I approach each introduction — to a prospective student, parent, alumnus or alumnae, friend of the Foundation, etc. — as the first of many encounters to come. Online, and off. Everyone I meet is a new friend and must be treated as such. Meaningful, long-term relationships start with being nice.
The effort is worth it. I have met the most fascinating, brilliant, and inspiring people during the past three years. I happen to think this approach is easiest to implement because, honestly, so many of my colleagues in higher ed adopt this approach already. Being a good person is as important as doing a good job.
2. Allow digital interactions to drive real-world ones.
My interactions with scholars and alumni aren’t restricted by other departments at the Foundation. All of us are involved with scholar relations, just as all of us are involved in alumni relations. It’s a team effort.
If I notice an alumnus or alumnae post on social media about an award received or an exciting career change — and I know them — I will reach out and congratulate them. On social media (from the Foundation’s profiles) as well as privately via e-mail. Our executive and associate directors are known to make congratulatory phone calls. Sure, these types of personal touches are inefficient and time consuming — but they mean a great deal to our community.
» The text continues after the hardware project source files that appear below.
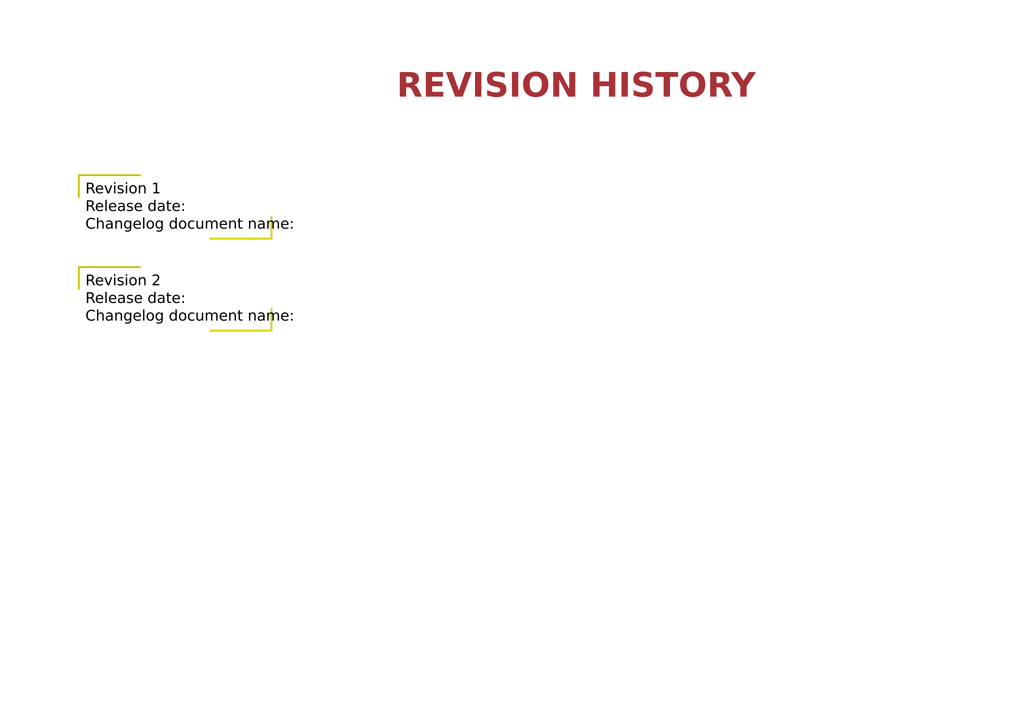
<source format=kicad_sch>
(kicad_sch
	(version 20250114)
	(generator "eeschema")
	(generator_version "9.0")
	(uuid "9cfa175d-44fd-498c-8e52-37962e8db098")
	(paper "A4")
	(title_block
		(date "2025-04-06")
		(rev "${REVISION}")
		(company "${COMPANY}")
	)
	(lib_symbols)
	(text "Revision 1\nRelease date: \nChangelog document name: "
		(exclude_from_sim no)
		(at 24.765 60.96 0)
		(effects
			(font
				(face "Agency FB")
				(size 3.048 3.048)
				(color 0 0 0 1)
			)
			(justify left)
		)
		(uuid "07c41880-5b85-4b93-b5e6-52f3844b1733")
	)
	(text "REVISION HISTORY"
		(exclude_from_sim no)
		(at 115.062 31.242 0)
		(effects
			(font
				(face "Agency FB")
				(size 7 7)
				(thickness 1)
				(bold yes)
				(color 162 38 43 0.9411764706)
			)
			(justify left bottom)
		)
		(uuid "59ce78e7-7a13-409c-a9a3-0dc664808f98")
	)
	(text "Revision 2\nRelease date: \nChangelog document name: "
		(exclude_from_sim no)
		(at 24.765 87.63 0)
		(effects
			(font
				(face "Agency FB")
				(size 3.048 3.048)
				(color 0 0 0 1)
			)
			(justify left)
		)
		(uuid "c8e3c287-65c6-4cd5-9dfe-c4d874266351")
	)
	(polyline
		(pts
			(xy 78.74 62.865) (xy 78.74 69.215)
		)
		(stroke
			(width 0.508)
			(type solid)
			(color 194 194 0 1)
		)
		(uuid "0fd02bc0-f2ee-4335-ae95-f3e6011d630c")
	)
	(polyline
		(pts
			(xy 22.86 57.15) (xy 22.86 50.8)
		)
		(stroke
			(width 0.508)
			(type solid)
			(color 194 194 0 1)
		)
		(uuid "4753f936-72e1-42f2-bd45-c83c8265e5af")
	)
	(polyline
		(pts
			(xy 40.64 77.47) (xy 22.86 77.47)
		)
		(stroke
			(width 0.508)
			(type solid)
			(color 194 194 0 1)
		)
		(uuid "4849c294-5a55-4fe7-b37e-e673cd1adad0")
	)
	(polyline
		(pts
			(xy 40.64 50.8) (xy 22.86 50.8)
		)
		(stroke
			(width 0.508)
			(type solid)
			(color 194 194 0 1)
		)
		(uuid "485df87b-bb1a-4a4f-8484-60974d9922b7")
	)
	(polyline
		(pts
			(xy 60.96 69.215) (xy 78.74 69.215)
		)
		(stroke
			(width 0.508)
			(type solid)
			(color 194 194 0 1)
		)
		(uuid "62f75b26-be6e-4905-8200-9845cb0c6272")
	)
	(polyline
		(pts
			(xy 22.86 83.82) (xy 22.86 77.47)
		)
		(stroke
			(width 0.508)
			(type solid)
			(color 194 194 0 1)
		)
		(uuid "7bc94913-a27f-4ff6-ad1a-0384a2c20bef")
	)
	(polyline
		(pts
			(xy 60.96 95.885) (xy 78.74 95.885)
		)
		(stroke
			(width 0.508)
			(type solid)
			(color 194 194 0 1)
		)
		(uuid "ca6760f4-2ff8-42f9-b521-9314382a37b9")
	)
	(polyline
		(pts
			(xy 78.74 89.535) (xy 78.74 95.885)
		)
		(stroke
			(width 0.508)
			(type solid)
			(color 194 194 0 1)
		)
		(uuid "f8f2b46f-53d6-4f42-a8af-cd5511dbf620")
	)
)

</source>
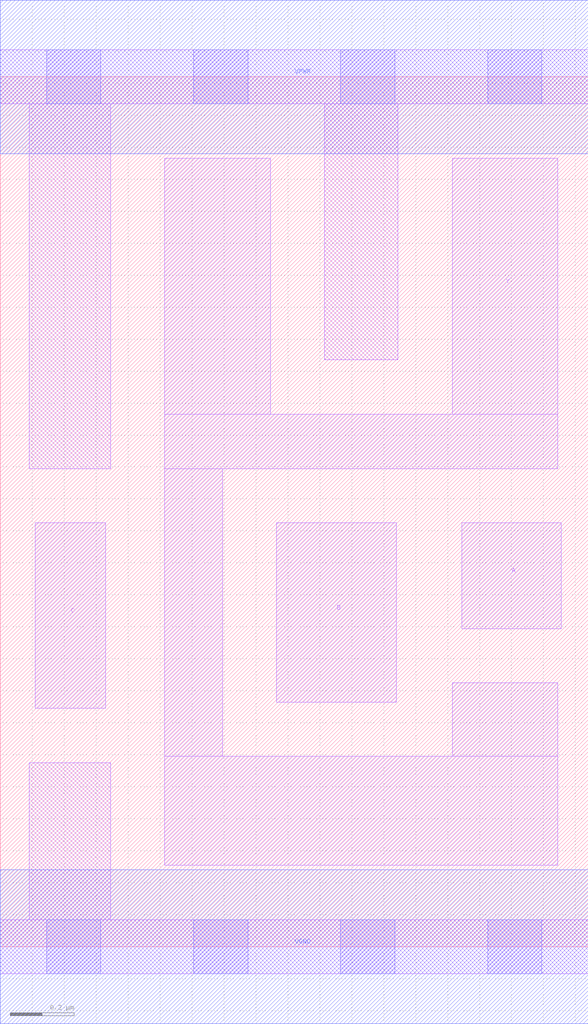
<source format=lef>
# Copyright 2020 The SkyWater PDK Authors
#
# Licensed under the Apache License, Version 2.0 (the "License");
# you may not use this file except in compliance with the License.
# You may obtain a copy of the License at
#
#     https://www.apache.org/licenses/LICENSE-2.0
#
# Unless required by applicable law or agreed to in writing, software
# distributed under the License is distributed on an "AS IS" BASIS,
# WITHOUT WARRANTIES OR CONDITIONS OF ANY KIND, either express or implied.
# See the License for the specific language governing permissions and
# limitations under the License.
#
# SPDX-License-Identifier: Apache-2.0

VERSION 5.7 ;
  NAMESCASESENSITIVE ON ;
  NOWIREEXTENSIONATPIN ON ;
  DIVIDERCHAR "/" ;
  BUSBITCHARS "[]" ;
UNITS
  DATABASE MICRONS 200 ;
END UNITS
MACRO sky130_fd_sc_hd__nand3_1
  CLASS CORE ;
  FOREIGN sky130_fd_sc_hd__nand3_1 ;
  ORIGIN  0.000000  0.000000 ;
  SIZE  1.840000 BY  2.720000 ;
  SYMMETRY X Y R90 ;
  SITE unithd ;
  PIN A
    ANTENNAGATEAREA  0.247500 ;
    DIRECTION INPUT ;
    USE SIGNAL ;
    PORT
      LAYER li1 ;
        RECT 1.445000 0.995000 1.755000 1.325000 ;
    END
  END A
  PIN B
    ANTENNAGATEAREA  0.247500 ;
    DIRECTION INPUT ;
    USE SIGNAL ;
    PORT
      LAYER li1 ;
        RECT 0.865000 0.765000 1.240000 1.325000 ;
    END
  END B
  PIN C
    ANTENNAGATEAREA  0.247500 ;
    DIRECTION INPUT ;
    USE SIGNAL ;
    PORT
      LAYER li1 ;
        RECT 0.110000 0.745000 0.330000 1.325000 ;
    END
  END C
  PIN Y
    ANTENNADIFFAREA  0.699000 ;
    DIRECTION OUTPUT ;
    USE SIGNAL ;
    PORT
      LAYER li1 ;
        RECT 0.515000 0.255000 1.745000 0.595000 ;
        RECT 0.515000 0.595000 0.695000 1.495000 ;
        RECT 0.515000 1.495000 1.745000 1.665000 ;
        RECT 0.515000 1.665000 0.845000 2.465000 ;
        RECT 1.415000 0.595000 1.745000 0.825000 ;
        RECT 1.415000 1.665000 1.745000 2.465000 ;
    END
  END Y
  PIN VGND
    DIRECTION INOUT ;
    SHAPE ABUTMENT ;
    USE GROUND ;
    PORT
      LAYER met1 ;
        RECT 0.000000 -0.240000 1.840000 0.240000 ;
    END
  END VGND
  PIN VPWR
    DIRECTION INOUT ;
    SHAPE ABUTMENT ;
    USE POWER ;
    PORT
      LAYER met1 ;
        RECT 0.000000 2.480000 1.840000 2.960000 ;
    END
  END VPWR
  OBS
    LAYER li1 ;
      RECT 0.000000 -0.085000 1.840000 0.085000 ;
      RECT 0.000000  2.635000 1.840000 2.805000 ;
      RECT 0.090000  0.085000 0.345000 0.575000 ;
      RECT 0.090000  1.495000 0.345000 2.635000 ;
      RECT 1.015000  1.835000 1.245000 2.635000 ;
    LAYER mcon ;
      RECT 0.145000 -0.085000 0.315000 0.085000 ;
      RECT 0.145000  2.635000 0.315000 2.805000 ;
      RECT 0.605000 -0.085000 0.775000 0.085000 ;
      RECT 0.605000  2.635000 0.775000 2.805000 ;
      RECT 1.065000 -0.085000 1.235000 0.085000 ;
      RECT 1.065000  2.635000 1.235000 2.805000 ;
      RECT 1.525000 -0.085000 1.695000 0.085000 ;
      RECT 1.525000  2.635000 1.695000 2.805000 ;
  END
END sky130_fd_sc_hd__nand3_1
END LIBRARY

</source>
We care about each other.
3. Keep each other informed.
Dancing between physical and digital spaces requires us to have a good idea of what’s happening in our alumni’s lives. And it requires all of us on staff to keep each other informed.
Tools such as Slack can help. We’re big Slackers in the office — who doesn’t love a Giphy showdown in the middle of the day? — and have an alumni news channel for sharing updates internally. In keeps all of us on staff in-the-know.
There’s another benefit; it crowdsources the gathering of material for social media posts. That’s a huge plus for solo or small communication teams.
4. Mean it.
Warm greetings and friendly follow-ups cannot be insincere. We don’t want to be transactional; we want to do what’s best for our students, alumni, and friends and trust that the organization will thrive because of it.
I appreciate that a quality service approach is hard to scale college or university-wide. But it’s not impossible. And furthermore, I’m not sure we can afford not to try. We rely on our relationships with a vibrant community of alumni, students, and friends benefits more than ever. And building that community will take time.
Brendan Foley is the digital community manager at the Morehead-Cain Foundation, home to the first merit scholarship founded in the U.S. at the first public university in the nation, the University of North Carolina at Chapel Hill.